:: MATERIAL SHOWN

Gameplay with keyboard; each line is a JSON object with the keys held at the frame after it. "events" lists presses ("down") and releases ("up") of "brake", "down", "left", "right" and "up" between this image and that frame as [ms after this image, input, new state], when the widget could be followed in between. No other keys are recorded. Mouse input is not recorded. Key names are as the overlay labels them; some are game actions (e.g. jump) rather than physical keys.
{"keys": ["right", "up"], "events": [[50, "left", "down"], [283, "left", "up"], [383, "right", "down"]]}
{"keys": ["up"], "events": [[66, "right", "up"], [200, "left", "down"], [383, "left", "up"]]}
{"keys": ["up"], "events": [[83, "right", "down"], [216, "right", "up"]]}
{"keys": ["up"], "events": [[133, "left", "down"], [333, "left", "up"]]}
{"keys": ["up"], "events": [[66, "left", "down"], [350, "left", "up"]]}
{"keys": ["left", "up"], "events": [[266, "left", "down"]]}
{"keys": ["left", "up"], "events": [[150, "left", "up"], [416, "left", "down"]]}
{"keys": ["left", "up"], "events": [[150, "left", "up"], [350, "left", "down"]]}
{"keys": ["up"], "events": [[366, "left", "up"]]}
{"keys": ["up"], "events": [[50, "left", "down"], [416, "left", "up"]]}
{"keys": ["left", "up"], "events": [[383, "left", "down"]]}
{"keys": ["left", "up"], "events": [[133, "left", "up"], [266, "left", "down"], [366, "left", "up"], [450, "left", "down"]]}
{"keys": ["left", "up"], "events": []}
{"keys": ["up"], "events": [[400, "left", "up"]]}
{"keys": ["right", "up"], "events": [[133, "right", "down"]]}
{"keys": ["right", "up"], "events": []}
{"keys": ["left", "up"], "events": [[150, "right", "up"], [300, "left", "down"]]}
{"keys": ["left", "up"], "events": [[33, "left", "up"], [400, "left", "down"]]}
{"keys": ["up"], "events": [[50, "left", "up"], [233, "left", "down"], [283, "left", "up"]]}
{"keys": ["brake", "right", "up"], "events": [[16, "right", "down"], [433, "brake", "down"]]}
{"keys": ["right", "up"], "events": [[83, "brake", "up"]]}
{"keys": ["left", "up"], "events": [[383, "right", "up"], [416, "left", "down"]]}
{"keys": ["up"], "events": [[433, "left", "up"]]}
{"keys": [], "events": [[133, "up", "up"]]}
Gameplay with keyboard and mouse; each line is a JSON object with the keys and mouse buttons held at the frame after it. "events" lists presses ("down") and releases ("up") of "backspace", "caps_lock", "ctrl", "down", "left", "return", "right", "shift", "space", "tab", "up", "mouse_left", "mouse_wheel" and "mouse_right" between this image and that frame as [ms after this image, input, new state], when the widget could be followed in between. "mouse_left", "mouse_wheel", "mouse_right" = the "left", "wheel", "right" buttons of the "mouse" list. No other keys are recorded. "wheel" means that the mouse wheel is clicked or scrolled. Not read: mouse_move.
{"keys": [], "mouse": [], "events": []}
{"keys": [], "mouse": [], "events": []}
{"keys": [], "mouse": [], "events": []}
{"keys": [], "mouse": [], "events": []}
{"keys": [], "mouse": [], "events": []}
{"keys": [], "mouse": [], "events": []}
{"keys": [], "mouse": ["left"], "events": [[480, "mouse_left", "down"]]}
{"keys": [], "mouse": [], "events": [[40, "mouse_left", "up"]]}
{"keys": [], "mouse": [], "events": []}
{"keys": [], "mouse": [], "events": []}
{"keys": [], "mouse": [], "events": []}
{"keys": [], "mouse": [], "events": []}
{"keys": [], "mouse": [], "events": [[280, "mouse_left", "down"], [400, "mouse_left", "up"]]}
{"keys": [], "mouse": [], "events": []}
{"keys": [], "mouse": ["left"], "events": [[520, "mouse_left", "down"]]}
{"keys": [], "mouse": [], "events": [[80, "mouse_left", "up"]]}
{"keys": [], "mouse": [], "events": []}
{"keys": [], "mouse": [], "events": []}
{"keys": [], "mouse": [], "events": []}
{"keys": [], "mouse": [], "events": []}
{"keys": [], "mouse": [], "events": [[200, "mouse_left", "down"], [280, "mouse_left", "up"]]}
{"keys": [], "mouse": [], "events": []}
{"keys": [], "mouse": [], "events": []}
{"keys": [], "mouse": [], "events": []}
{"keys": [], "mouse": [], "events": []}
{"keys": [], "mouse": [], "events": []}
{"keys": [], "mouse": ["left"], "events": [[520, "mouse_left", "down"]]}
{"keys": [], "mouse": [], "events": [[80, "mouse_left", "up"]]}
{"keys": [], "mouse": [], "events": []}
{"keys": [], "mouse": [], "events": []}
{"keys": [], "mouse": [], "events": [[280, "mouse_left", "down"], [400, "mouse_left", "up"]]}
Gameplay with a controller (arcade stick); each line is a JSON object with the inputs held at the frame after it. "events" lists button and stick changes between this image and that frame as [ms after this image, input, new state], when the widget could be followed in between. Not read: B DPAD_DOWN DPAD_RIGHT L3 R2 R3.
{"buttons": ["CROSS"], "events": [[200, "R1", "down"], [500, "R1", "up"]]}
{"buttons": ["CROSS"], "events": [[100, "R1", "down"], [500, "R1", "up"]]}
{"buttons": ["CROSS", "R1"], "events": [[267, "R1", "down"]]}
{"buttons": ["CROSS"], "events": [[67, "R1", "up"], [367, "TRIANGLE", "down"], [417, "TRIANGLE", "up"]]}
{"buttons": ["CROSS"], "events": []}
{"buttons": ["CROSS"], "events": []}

::::

▸ ACTION ITEM: Repeat all of the records above exactly as they appear.

▸ EXERCISE ANSWER:
Gameplay with keyboard; each line is a JSON object with the keys held at the frame after it. "events" lists presses ("down") and releases ("up") of "brake", "down", "left", "right" and "up" between this image and that frame as [ms after this image, input, new state], when the widget could be followed in between. No other keys are recorded. Mouse input is not recorded. Key names are as the overlay labels them; some are game actions (e.g. jump) rather than physical keys.
{"keys": ["right", "up"], "events": [[50, "left", "down"], [283, "left", "up"], [383, "right", "down"]]}
{"keys": ["up"], "events": [[66, "right", "up"], [200, "left", "down"], [383, "left", "up"]]}
{"keys": ["up"], "events": [[83, "right", "down"], [216, "right", "up"]]}
{"keys": ["up"], "events": [[133, "left", "down"], [333, "left", "up"]]}
{"keys": ["up"], "events": [[66, "left", "down"], [350, "left", "up"]]}
{"keys": ["left", "up"], "events": [[266, "left", "down"]]}
{"keys": ["left", "up"], "events": [[150, "left", "up"], [416, "left", "down"]]}
{"keys": ["left", "up"], "events": [[150, "left", "up"], [350, "left", "down"]]}
{"keys": ["up"], "events": [[366, "left", "up"]]}
{"keys": ["up"], "events": [[50, "left", "down"], [416, "left", "up"]]}
{"keys": ["left", "up"], "events": [[383, "left", "down"]]}
{"keys": ["left", "up"], "events": [[133, "left", "up"], [266, "left", "down"], [366, "left", "up"], [450, "left", "down"]]}
{"keys": ["left", "up"], "events": []}
{"keys": ["up"], "events": [[400, "left", "up"]]}
{"keys": ["right", "up"], "events": [[133, "right", "down"]]}
{"keys": ["right", "up"], "events": []}
{"keys": ["left", "up"], "events": [[150, "right", "up"], [300, "left", "down"]]}
{"keys": ["left", "up"], "events": [[33, "left", "up"], [400, "left", "down"]]}
{"keys": ["up"], "events": [[50, "left", "up"], [233, "left", "down"], [283, "left", "up"]]}
{"keys": ["brake", "right", "up"], "events": [[16, "right", "down"], [433, "brake", "down"]]}
{"keys": ["right", "up"], "events": [[83, "brake", "up"]]}
{"keys": ["left", "up"], "events": [[383, "right", "up"], [416, "left", "down"]]}
{"keys": ["up"], "events": [[433, "left", "up"]]}
{"keys": [], "events": [[133, "up", "up"]]}
Gameplay with keyboard and mouse; each line is a JSON object with the keys and mouse buttons held at the frame after it. "events" lists presses ("down") and releases ("up") of "backspace", "caps_lock", "ctrl", "down", "left", "return", "right", "shift", "space", "tab", "up", "mouse_left", "mouse_wheel" and "mouse_right" between this image and that frame as [ms after this image, input, new state], when the widget could be followed in between. "mouse_left", "mouse_wheel", "mouse_right" = the "left", "wheel", "right" buttons of the "mouse" list. No other keys are recorded. "wheel" means that the mouse wheel is clicked or scrolled. Not read: mouse_move.
{"keys": [], "mouse": [], "events": []}
{"keys": [], "mouse": [], "events": []}
{"keys": [], "mouse": [], "events": []}
{"keys": [], "mouse": [], "events": []}
{"keys": [], "mouse": [], "events": []}
{"keys": [], "mouse": [], "events": []}
{"keys": [], "mouse": ["left"], "events": [[480, "mouse_left", "down"]]}
{"keys": [], "mouse": [], "events": [[40, "mouse_left", "up"]]}
{"keys": [], "mouse": [], "events": []}
{"keys": [], "mouse": [], "events": []}
{"keys": [], "mouse": [], "events": []}
{"keys": [], "mouse": [], "events": []}
{"keys": [], "mouse": [], "events": [[280, "mouse_left", "down"], [400, "mouse_left", "up"]]}
{"keys": [], "mouse": [], "events": []}
{"keys": [], "mouse": ["left"], "events": [[520, "mouse_left", "down"]]}
{"keys": [], "mouse": [], "events": [[80, "mouse_left", "up"]]}
{"keys": [], "mouse": [], "events": []}
{"keys": [], "mouse": [], "events": []}
{"keys": [], "mouse": [], "events": []}
{"keys": [], "mouse": [], "events": []}
{"keys": [], "mouse": [], "events": [[200, "mouse_left", "down"], [280, "mouse_left", "up"]]}
{"keys": [], "mouse": [], "events": []}
{"keys": [], "mouse": [], "events": []}
{"keys": [], "mouse": [], "events": []}
{"keys": [], "mouse": [], "events": []}
{"keys": [], "mouse": [], "events": []}
{"keys": [], "mouse": ["left"], "events": [[520, "mouse_left", "down"]]}
{"keys": [], "mouse": [], "events": [[80, "mouse_left", "up"]]}
{"keys": [], "mouse": [], "events": []}
{"keys": [], "mouse": [], "events": []}
{"keys": [], "mouse": [], "events": [[280, "mouse_left", "down"], [400, "mouse_left", "up"]]}
Gameplay with a controller (arcade stick); each line is a JSON object with the inputs held at the frame after it. "events" lists button and stick changes between this image and that frame as [ms after this image, input, new state], when the widget could be followed in between. Not read: B DPAD_DOWN DPAD_RIGHT L3 R2 R3.
{"buttons": ["CROSS"], "events": [[200, "R1", "down"], [500, "R1", "up"]]}
{"buttons": ["CROSS"], "events": [[100, "R1", "down"], [500, "R1", "up"]]}
{"buttons": ["CROSS", "R1"], "events": [[267, "R1", "down"]]}
{"buttons": ["CROSS"], "events": [[67, "R1", "up"], [367, "TRIANGLE", "down"], [417, "TRIANGLE", "up"]]}
{"buttons": ["CROSS"], "events": []}
{"buttons": ["CROSS"], "events": []}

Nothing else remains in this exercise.